Employers can also consider turning a vacant office into a wellness center. Employees can schedule an appointment for wellness like spa, massage or receive counseling support at the office; this is very helpful as they no longer have to drive to a healthcare facility. Organisations can use the same space for physicals and various kinds of outpatient care. It would require coordination with a local hospital, but that can be done. A company can also use a vaccination station to leverage reductions in office rent; however, this is only if the company is willing to welcome other organisations to use the space for their employee health needs.

6. Supplemental Health Plans

COVID-19 has caused money problems for many employees. High deductibles cause both financial stress and mental anxiety. The 2021 Future of Benefits Study identified critical illness and hospital indemnity as employee desired services. These act as buffers that absorb sudden costs brought on by emergencies.

Trying New Methods of Health Care

Organisations are implementing programs that were never thought of before COVID-19. Technology is playing a significant role. Starbucks has a Starbucks Mental Health Fundamentals. Carrot Fertility has an ovulation benefit for women wishing to get pregnant. 

BenefitExpress is using My Benefit Express to connect employees with many voluntary benefits options. Visually impaired employees can access electronic vision devices if they work for eSight. Contract employees who work for Mastercard can get various health benefits via their credit cards. People with diabetes can receive services designed for their condition if their employer is American Eagle. Other enterprises are experimenting with services that are rapidly becoming part of the New Normal.

Recovery from COVID-19 is happening, but we cannot rest easy. There are disturbing developments in India as of this writing, and there is a high chance that novel strains of coronavirus will appear. It is possible that COVID-19 and its variations may be with us indefinitely.

Hence, employee medical benefits will need to be revised and improved on a routine basis. Benefit audits will become an ordinary part of life within the human resources department. Enhanced sick leave may become essential if a second wave of the pandemic and the workplace must deal with long-term symptoms that will impact health and productivity.

In conclusion

Changes in benefits are not something to initiate only during open enrollment periods. People are looking carefully at the packages offered by prospective employers. They are also basing their employment choices on the quality of the programs. Education and information about new medical benefits are possible thanks to technology; however, an employer still must tend to any questions that their employees have. Personalisation is also essential; hence, Q&A pages on a website will not be sufficient. Changes to employee medical benefits can be a tall order for any small to medium-sized enterprise.

This is where we come in.

We concentrate on employee medical benefits and do it well. Our clients are delighted with our efforts, and we appreciate their opinions about our expertise.

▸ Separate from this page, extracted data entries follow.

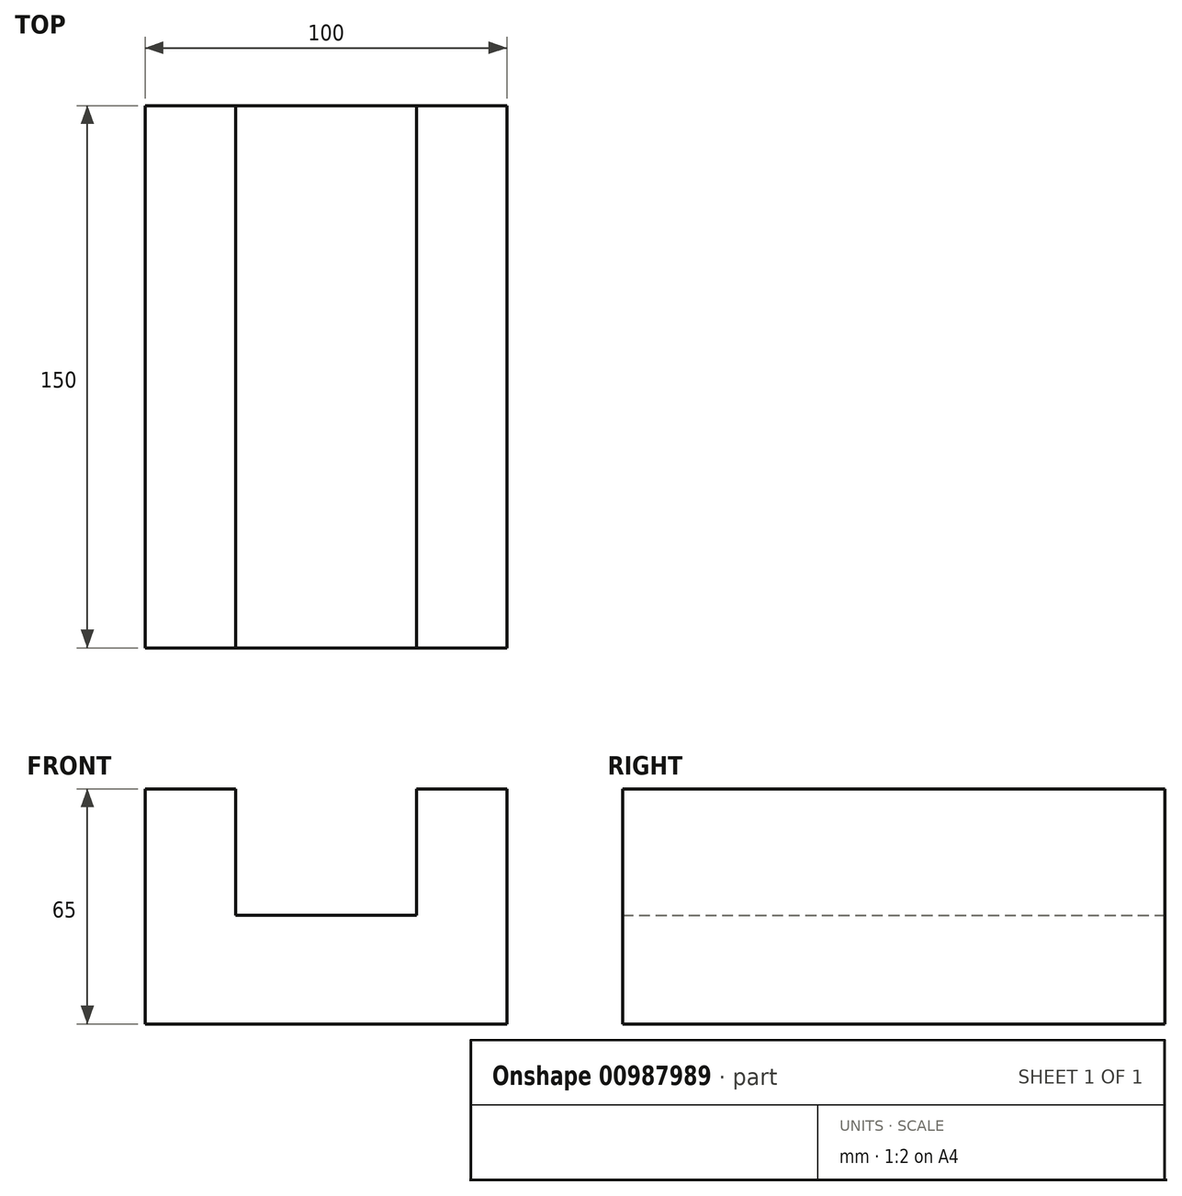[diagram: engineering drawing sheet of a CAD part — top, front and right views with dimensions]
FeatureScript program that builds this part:
annotation { "Feature Type Name" : "Feature", "Feature Type Description" : "" }
export const myFeature = defineFeature(function(context is Context, id is Id, definition is map)
    precondition{}
    {
        {
            var Q0;
            Q0=qCreatedBy(makeId("Front.planeOp"),FACE);
            var sketch = newSketch(context, id + "F0", { "sketchPlane" : qUnion([Q0])});
            skLineSegment(sketch, "E0", {"start": v(-50, 65) * mm, "end": v(-50, 0) * mm});
            skLineSegment(sketch, "E1", {"start": v(-50, 0) * mm, "end": v(50, 0) * mm});
            skLineSegment(sketch, "E2", {"start": v(50, 0) * mm, "end": v(50, 65) * mm});
            skLineSegment(sketch, "E3", {"start": v(50, 65) * mm, "end": v(25, 65) * mm});
            skLineSegment(sketch, "E4", {"start": v(25, 65) * mm, "end": v(25, 30) * mm});
            skLineSegment(sketch, "E5", {"start": v(25, 30) * mm, "end": v(-25, 30) * mm});
            skLineSegment(sketch, "E6", {"start": v(-25, 30) * mm, "end": v(-25, 65) * mm});
            skLineSegment(sketch, "E7", {"start": v(-25, 65) * mm, "end": v(-50, 65) * mm});
            skSolve(sketch);
        }
        {
            var Q0;
            Q0=makeQuery(id+"F0.imprint","IMPRINT",FACE,{"disambiguationData":[TD([[makeQuery(id+"F0.imprint","IMPRINT",EDGE,{"derivedFrom":sQuery(id+"F0.wireOp",EDGE,"E0")}),1.0]])]});
            extrude(context, id + "F1", {"entities" : qUnion([Q0]), "endBound" : BoundingType.SYMMETRIC, "depth" : 150 * mm, "offsetDistance" : 25 * mm});
        }
    });
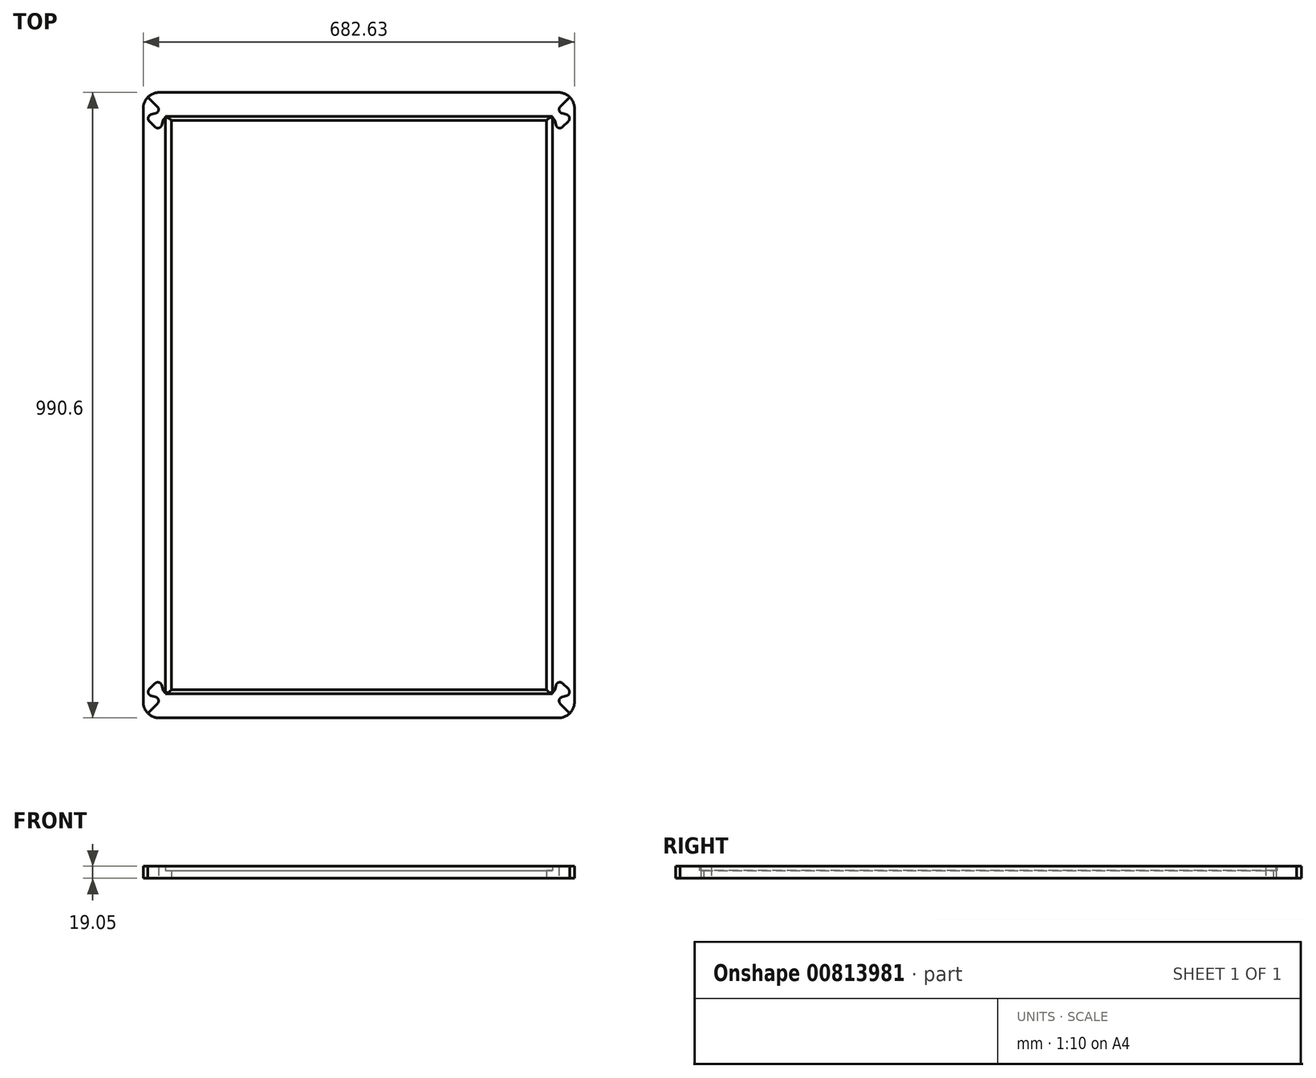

COVID-19 encourages employers to experiment; however, it’s important that employers carefully plan and effectively administer innovative practices. It does not help if a benefit, despite all good intentions, does not adequately provide the services employees want. Indeed, poorly designed benefits can harm morale and damage productivity.

The future of employee medical benefits, as well as other employee-related services, presents an exciting challenge. The right benefits that offer good services and efficient administration will enhance productivity and morale. However, poor or mediocre programs will do the opposite.